Estado – Parte dos contratos foi…
Falcão – Outra coisa. Você não encontra nos contratos de emergência preço superior ou igual aos contratos anteriores. O que mostra que contratamos bem, reduzimos custos em relação à administração anterior. Isso é essencial.
Estado – Há contratos de emergência fechados agora, em agosto. Não houve demora para fazer licitações?
Falcão – Você pega, por exemplo, os contratos de lixo. Eles vêm com emergência há várias gestões, porque há trâmites jurídicos, obstruções.
Estado – Mas o edital do lixo não foi lançado ainda.
Falcão – Claro que foi, já teve audiência pública. Se informe melhor.
Estado – O edital não está à venda.
Falcão – Está encerrada a entrevista.
Estado – Eu tenho mais perguntas.
Falcão – (Irritado) Mas eu não tenho mais o que falar. Eu te dei as informações sobre os contratos de emergência. Você tem uma falha. Já está partindo do pressuposto: ¢o edital de lixo não foi lançado¢. Nós estamos com processo público. Teve audiência pública para lançar o edital do lixo.
Normalmente não se faz nem audiência pública para lançar edital. Estamos fazendo com transparência, você está falando de contratos de emergência e eu estou explicando. Você está adulterando, já está desviando a matéria. Se você quer fazer a matéria sobre isso, você me peça entrevista sobre isso.
Estado – Incomoda a administração ter tantos contratos de emergência?
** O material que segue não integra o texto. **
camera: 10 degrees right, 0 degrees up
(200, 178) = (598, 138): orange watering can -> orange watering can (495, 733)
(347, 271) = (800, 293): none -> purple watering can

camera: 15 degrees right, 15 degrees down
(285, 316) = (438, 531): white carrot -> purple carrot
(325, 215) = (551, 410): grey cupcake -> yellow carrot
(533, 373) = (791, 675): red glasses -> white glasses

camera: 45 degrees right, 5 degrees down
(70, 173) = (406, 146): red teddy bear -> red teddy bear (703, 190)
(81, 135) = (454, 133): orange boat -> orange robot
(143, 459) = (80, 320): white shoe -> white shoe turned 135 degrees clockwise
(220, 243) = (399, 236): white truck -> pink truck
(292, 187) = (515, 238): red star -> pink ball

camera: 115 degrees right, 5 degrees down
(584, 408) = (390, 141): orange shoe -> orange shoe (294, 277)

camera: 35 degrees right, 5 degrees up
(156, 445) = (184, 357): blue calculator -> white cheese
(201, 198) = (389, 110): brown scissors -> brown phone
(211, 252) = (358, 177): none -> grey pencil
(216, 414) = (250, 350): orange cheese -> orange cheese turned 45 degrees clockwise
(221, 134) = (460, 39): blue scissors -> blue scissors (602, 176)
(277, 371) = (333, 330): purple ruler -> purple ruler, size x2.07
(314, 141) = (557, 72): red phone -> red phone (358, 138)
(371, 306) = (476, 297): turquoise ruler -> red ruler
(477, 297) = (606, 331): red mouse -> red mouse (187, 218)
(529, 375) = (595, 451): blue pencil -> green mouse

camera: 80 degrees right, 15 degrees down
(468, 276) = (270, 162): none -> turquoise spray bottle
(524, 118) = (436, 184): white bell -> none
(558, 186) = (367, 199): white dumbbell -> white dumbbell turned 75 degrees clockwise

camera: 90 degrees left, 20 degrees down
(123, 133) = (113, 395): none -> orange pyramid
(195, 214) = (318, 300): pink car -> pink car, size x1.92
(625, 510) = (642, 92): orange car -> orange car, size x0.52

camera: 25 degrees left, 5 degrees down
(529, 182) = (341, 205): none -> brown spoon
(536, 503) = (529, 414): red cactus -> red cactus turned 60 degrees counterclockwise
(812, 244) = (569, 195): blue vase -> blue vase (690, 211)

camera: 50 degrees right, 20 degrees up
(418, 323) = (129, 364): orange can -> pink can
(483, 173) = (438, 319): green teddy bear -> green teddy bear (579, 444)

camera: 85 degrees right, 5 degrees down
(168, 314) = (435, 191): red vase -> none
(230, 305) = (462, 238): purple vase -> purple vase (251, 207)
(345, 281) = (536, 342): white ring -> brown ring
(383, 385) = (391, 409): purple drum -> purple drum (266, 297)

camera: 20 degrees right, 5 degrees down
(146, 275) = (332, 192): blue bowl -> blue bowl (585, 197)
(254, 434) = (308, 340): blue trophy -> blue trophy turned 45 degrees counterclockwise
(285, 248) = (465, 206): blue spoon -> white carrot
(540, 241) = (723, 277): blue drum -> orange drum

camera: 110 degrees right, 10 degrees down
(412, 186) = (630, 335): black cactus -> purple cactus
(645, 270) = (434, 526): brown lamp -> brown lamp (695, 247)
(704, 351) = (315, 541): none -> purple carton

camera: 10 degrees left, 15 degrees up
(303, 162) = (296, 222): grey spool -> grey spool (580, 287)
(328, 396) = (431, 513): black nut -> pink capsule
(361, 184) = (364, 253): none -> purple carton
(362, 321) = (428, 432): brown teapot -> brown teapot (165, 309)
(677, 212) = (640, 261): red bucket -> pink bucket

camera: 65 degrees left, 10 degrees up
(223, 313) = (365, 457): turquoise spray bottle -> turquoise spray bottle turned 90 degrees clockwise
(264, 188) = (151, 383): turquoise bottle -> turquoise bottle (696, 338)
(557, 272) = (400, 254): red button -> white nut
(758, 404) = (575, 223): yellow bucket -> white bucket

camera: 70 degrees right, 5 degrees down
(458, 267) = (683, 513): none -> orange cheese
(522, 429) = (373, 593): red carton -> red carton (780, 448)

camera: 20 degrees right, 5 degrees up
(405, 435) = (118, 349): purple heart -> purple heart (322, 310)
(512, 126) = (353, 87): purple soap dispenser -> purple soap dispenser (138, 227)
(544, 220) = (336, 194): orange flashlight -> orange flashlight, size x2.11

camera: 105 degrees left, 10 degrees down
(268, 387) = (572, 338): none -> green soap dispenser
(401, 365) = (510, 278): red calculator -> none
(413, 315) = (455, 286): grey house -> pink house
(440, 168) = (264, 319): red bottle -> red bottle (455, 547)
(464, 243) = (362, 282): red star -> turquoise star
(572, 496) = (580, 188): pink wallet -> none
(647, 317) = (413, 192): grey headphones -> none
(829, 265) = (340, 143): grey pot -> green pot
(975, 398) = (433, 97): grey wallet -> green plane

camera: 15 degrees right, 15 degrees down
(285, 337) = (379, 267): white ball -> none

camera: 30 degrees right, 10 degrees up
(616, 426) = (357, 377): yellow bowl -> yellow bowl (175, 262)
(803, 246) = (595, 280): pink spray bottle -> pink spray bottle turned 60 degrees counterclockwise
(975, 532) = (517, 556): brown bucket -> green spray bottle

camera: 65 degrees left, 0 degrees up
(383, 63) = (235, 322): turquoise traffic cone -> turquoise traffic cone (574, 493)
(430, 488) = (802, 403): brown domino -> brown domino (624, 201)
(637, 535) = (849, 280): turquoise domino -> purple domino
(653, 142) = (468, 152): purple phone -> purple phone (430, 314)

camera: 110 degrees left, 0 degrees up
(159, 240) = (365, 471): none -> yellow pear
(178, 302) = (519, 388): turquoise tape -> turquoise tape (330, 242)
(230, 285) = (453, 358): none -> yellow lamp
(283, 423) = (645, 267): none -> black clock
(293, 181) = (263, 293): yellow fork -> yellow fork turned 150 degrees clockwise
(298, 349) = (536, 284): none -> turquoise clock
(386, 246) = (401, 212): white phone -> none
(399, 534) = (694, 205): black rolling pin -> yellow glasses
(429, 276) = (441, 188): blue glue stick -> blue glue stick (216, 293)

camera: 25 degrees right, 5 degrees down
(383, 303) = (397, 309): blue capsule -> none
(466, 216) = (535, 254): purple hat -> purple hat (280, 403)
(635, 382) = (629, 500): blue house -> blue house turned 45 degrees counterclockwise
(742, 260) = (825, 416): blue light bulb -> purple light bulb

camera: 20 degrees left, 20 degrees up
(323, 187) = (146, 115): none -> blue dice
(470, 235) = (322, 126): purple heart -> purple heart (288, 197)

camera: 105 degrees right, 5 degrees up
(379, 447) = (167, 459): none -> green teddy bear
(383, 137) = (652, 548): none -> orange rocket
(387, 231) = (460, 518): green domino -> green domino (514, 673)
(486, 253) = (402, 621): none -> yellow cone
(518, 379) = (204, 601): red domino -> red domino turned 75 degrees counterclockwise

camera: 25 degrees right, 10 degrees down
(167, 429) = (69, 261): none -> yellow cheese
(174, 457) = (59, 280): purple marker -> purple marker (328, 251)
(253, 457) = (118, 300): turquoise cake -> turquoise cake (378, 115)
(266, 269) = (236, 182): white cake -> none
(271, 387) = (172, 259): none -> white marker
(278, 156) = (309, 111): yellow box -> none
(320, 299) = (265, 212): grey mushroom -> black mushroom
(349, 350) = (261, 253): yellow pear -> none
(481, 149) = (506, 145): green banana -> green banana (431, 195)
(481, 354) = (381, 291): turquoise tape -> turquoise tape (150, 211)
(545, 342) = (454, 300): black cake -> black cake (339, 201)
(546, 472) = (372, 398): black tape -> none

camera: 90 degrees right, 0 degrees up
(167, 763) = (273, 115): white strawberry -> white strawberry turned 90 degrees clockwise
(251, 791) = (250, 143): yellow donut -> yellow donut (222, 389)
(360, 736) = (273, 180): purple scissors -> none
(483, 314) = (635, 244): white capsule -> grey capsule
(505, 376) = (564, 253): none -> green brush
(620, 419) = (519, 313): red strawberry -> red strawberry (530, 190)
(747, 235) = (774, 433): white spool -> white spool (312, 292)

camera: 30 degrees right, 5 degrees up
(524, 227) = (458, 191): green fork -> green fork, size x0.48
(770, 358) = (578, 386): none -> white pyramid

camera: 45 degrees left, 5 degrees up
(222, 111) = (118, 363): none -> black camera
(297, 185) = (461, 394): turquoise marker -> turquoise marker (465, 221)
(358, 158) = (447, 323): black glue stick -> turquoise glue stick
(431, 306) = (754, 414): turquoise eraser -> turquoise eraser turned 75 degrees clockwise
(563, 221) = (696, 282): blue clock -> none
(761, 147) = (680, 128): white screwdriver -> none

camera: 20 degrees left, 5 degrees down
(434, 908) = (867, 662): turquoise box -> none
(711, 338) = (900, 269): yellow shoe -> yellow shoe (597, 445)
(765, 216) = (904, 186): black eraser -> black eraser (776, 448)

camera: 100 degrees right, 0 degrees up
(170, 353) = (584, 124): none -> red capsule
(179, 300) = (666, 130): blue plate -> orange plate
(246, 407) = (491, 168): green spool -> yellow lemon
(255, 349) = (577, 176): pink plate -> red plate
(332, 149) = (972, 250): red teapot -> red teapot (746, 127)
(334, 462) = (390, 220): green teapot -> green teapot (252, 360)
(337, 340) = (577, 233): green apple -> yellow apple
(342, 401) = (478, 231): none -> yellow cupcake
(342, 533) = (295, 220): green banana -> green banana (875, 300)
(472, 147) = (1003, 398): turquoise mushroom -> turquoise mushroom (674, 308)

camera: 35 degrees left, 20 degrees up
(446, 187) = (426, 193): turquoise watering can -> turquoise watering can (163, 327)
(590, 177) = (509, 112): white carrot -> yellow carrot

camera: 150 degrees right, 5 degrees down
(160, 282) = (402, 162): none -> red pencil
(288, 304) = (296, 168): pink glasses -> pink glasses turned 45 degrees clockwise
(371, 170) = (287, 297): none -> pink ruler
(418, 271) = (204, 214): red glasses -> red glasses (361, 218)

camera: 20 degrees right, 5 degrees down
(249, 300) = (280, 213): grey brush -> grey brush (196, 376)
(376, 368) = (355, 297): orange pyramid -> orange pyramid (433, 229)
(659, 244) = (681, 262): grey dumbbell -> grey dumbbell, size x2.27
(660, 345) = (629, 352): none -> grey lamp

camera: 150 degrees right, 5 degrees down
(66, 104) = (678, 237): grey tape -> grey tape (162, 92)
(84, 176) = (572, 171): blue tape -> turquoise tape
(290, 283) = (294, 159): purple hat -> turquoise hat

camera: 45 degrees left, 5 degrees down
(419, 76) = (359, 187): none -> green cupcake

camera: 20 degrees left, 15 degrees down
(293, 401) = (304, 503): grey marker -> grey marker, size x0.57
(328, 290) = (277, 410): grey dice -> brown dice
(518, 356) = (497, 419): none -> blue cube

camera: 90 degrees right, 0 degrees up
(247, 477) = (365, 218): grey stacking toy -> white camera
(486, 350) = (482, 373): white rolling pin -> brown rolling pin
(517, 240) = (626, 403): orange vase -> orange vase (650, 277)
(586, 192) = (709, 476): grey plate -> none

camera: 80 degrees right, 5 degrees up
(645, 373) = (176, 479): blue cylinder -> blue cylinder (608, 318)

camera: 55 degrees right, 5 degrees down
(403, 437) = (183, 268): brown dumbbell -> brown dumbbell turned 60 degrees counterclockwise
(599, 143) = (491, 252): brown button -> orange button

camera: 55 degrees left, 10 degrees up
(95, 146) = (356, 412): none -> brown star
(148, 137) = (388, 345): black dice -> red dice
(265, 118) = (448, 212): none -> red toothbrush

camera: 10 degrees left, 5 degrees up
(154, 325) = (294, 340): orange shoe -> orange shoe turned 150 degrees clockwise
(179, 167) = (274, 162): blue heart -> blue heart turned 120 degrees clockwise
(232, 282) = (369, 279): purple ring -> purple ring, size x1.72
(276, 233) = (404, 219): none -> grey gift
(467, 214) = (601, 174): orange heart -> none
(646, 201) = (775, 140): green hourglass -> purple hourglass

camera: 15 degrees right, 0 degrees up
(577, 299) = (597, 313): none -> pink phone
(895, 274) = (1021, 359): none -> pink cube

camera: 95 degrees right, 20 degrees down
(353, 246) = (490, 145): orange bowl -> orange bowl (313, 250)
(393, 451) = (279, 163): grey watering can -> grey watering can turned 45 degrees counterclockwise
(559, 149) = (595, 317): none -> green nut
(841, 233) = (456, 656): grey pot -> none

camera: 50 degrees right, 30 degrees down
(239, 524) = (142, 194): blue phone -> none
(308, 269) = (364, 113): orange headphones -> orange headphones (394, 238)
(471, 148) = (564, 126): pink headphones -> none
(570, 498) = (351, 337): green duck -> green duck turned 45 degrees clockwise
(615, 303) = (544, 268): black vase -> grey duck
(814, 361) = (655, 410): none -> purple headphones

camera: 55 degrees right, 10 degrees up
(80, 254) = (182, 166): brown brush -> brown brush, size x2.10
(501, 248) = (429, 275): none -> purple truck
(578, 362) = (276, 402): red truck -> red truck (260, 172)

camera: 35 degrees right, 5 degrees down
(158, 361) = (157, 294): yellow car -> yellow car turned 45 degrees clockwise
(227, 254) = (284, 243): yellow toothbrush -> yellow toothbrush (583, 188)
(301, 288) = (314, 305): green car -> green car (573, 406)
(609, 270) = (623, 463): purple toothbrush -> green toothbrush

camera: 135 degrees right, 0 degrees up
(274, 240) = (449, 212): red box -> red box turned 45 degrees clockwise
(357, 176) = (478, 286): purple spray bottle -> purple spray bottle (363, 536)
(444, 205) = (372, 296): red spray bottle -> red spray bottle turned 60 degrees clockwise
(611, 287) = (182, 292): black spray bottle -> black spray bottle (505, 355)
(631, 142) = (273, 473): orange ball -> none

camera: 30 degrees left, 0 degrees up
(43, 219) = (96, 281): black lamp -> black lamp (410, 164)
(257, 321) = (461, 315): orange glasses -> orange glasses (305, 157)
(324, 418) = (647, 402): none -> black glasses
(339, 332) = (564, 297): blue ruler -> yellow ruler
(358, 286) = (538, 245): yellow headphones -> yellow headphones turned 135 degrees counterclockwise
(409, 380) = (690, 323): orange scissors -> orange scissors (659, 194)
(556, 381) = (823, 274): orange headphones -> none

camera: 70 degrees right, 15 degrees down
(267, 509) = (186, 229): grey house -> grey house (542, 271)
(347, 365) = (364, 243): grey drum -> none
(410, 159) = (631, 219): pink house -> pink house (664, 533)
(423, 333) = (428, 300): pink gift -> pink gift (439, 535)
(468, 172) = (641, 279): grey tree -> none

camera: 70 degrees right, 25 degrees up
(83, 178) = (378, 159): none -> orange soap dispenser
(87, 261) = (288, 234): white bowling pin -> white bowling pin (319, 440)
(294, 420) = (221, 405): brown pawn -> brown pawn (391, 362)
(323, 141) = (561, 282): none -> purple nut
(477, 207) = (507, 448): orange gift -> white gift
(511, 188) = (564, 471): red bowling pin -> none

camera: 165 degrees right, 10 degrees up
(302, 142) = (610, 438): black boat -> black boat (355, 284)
Falcão – (Ainda irritado) Não, não incomoda, tanto é que eu tratei de todos eles com você e disse que nosso princípio é ter todas contratações por concurso e licitação, suprindo as emergências, como nós estamos fazendo. Não incomoda nada. Emergência é exceção. E todos os governos, muitas vezes, são forçados a fazer emergências.
Estado – Quanto aos contratos fechados após seis meses de governo…
Falcão – Todos os contratos são regulares. Resultaram em redução de preços, atendendo ao interesse público. Não permitindo solução de continuidade de serviços essenciais.
Estado – A Secretaria de Governo contratou por emergência em agosto uma empresa para fornecer dez Kombis. Por que não foi feita a licitação?
Falcão – Porque a gente achou que era mais conveniente ao interesse público, dada a questão envolvida, fazer por emergência e não fazer por carta-convite.
Estado – O modelo licitatório não é mais transparente para o interesse público?
Falcão – Não quando você coteja preços e atende emergência, não há preferência.
Estado – Não existe diferença, nesse caso, entre emergência e licitação?
Falcão – Se você tiver constatação de lesão ao interesse público, você denuncie. (O secretário levanta-se irritado e encerra a entrevista). (C.C.)